By Rhonda McClure, NEHGS Genealogist

The Brooklyn Children’s Aid Society was founded in 1853 by Charles Loring Brace. Today it is known as the Children’s Aid Society. The reason this is important is that when an old establishment such as this is still in operation, under a different name, they often give some detailed history about the organization as well as possibly indicating where some of the records may be for the older years.

The Brooklyn Children’s Aid Society was heavily involved in the Orphan Train movement that resulted in approximately 150,000 abandoned, abused and orphaned children being placed in families in the west in an effort to supply them with better home lives. You did not mention where your grandmother was placed as a “mother’s helper,” but this movement affected a number of children in New York City.

On The Children’s Aid Society web site under their About section is a link to the History of the society. Housed here is reference to the Victor Remer Historical Archives <> which lists a finding aid to the records in this archival collection, which are maintained by the New-York Historical Society. You will want to comb through this online finding aid to see if any of the case files or register books could answer some of your questions.

In regard to ship logs, more often referred to as passenger lists, everyone who was on board the ship would be listed on the manifest. However, if her name was changed after she was taken from her “aunts” then it may be more difficult to locate her in the passenger lists.

You did not mention who she married or when, but if she married after 1922, then she would have had to apply for naturalization on her own, she would not have ben automatically a U.S. citizen upon marriage. Naturalization records of this period are valuable in regard to the information supplied about place and date of birth. It would not supply the names of her parents, but could assist with locating her birth in Greece and this getting her parents’ names that way.

In regard to police/court records in regard to abuse, the court records may be easier to find. You will want to search for court records for Kings County, New York. However, it is possible that given the time frame in question you may discover some restrictions of the records. They will not be available online though. You may wish to visit the New York State Unified Courts System page for Brooklyn and call to find out where earlier records may be housed and what restrictions exist.
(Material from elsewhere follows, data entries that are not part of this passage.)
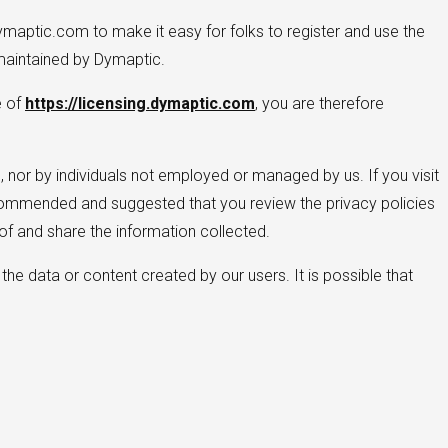
ymaptic.com to make it easy for folks to register and use the
aintained by Dymaptic.
e of
https://licensing.dymaptic.com
, you are therefore
 nor by individuals not employed or managed by us. If you visit
y recommended and suggested that you review the privacy policies
f and share the information collected.
the data or content created by our users. It is possible that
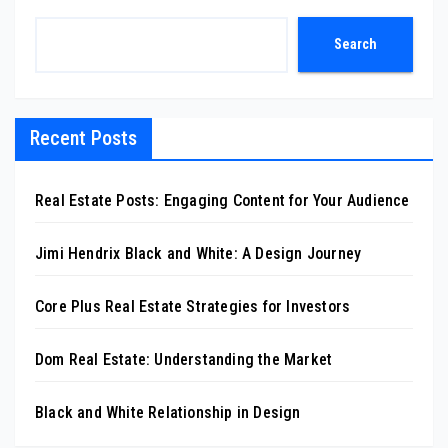
Search
Recent Posts
Real Estate Posts: Engaging Content for Your Audience
Jimi Hendrix Black and White: A Design Journey
Core Plus Real Estate Strategies for Investors
Dom Real Estate: Understanding the Market
Black and White Relationship in Design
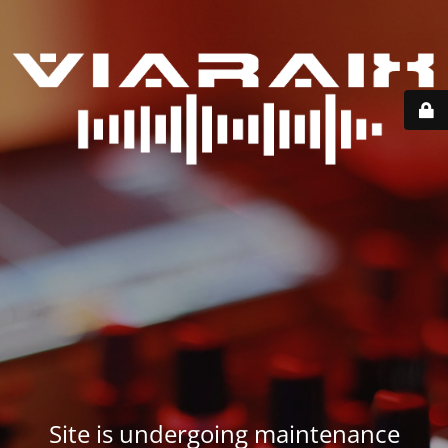
Site is undergoing maintenance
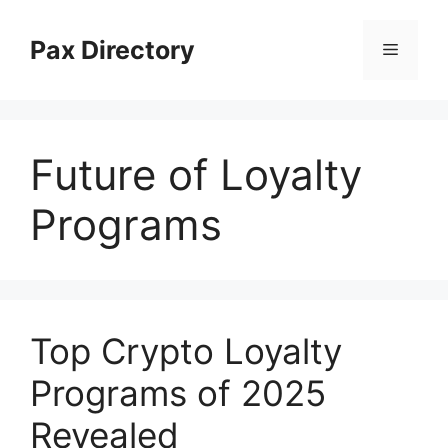
Skip
to
Pax Directory
Menu
content
Future of Loyalty
Programs
Top Crypto Loyalty
Programs of 2025
Revealed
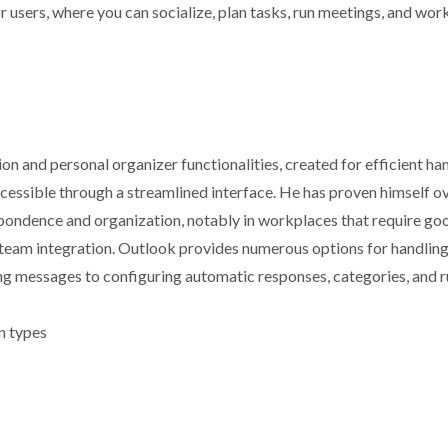
or users, where you can socialize, plan tasks, run meetings, and wor
n and personal organizer functionalities, created for efficient ha
accessible through a streamlined interface. He has proven himself o
pondence and organization, notably in workplaces that require go
team integration. Outlook provides numerous options for handlin
ing messages to configuring automatic responses, categories, and r
on types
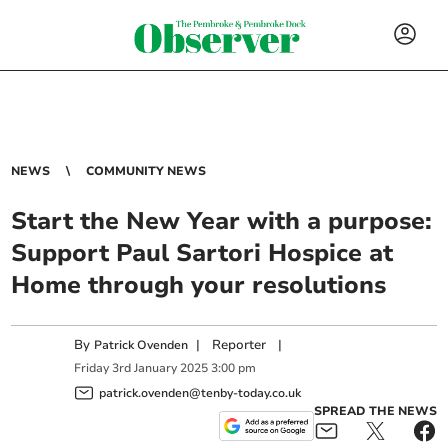
NEWS
COMMUNITY NEWS
Start the New Year with a purpose:
Support Paul Sartori Hospice at
Home through your resolutions
By
|
Reporter
|
Patrick Ovenden
Friday
3
rd
January
2025
3:00 pm
patrick.ovenden@tenby-today.co.uk
SPREAD THE NEWS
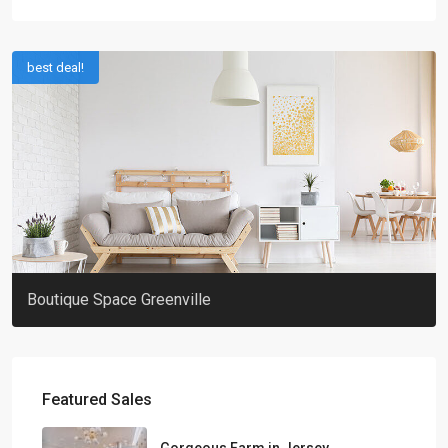
best deal!
Boutique Space Greenville
Featured Sales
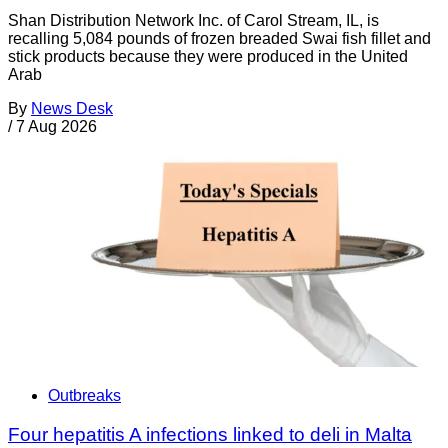
Shan Distribution Network Inc. of Carol Stream, IL, is
recalling 5,084 pounds of frozen breaded Swai fish fillet and
stick products because they were produced in the United
Arab
By
News Desk
/
7 Aug 2026
Outbreaks
Four hepatitis A infections linked to deli in Malta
Initially you are in need of a docket entry if your grandmother’s aunts were brought before the courts.

First though, I would suggest approaching the records of the Victor Remer Historical Archives to determine when she was removed and placed in the Brooklyn Children’s Aid Society. The intake registers often indicate the issues of why a child was brought, but more importantly will give you a date or at least a year with which to research the court records.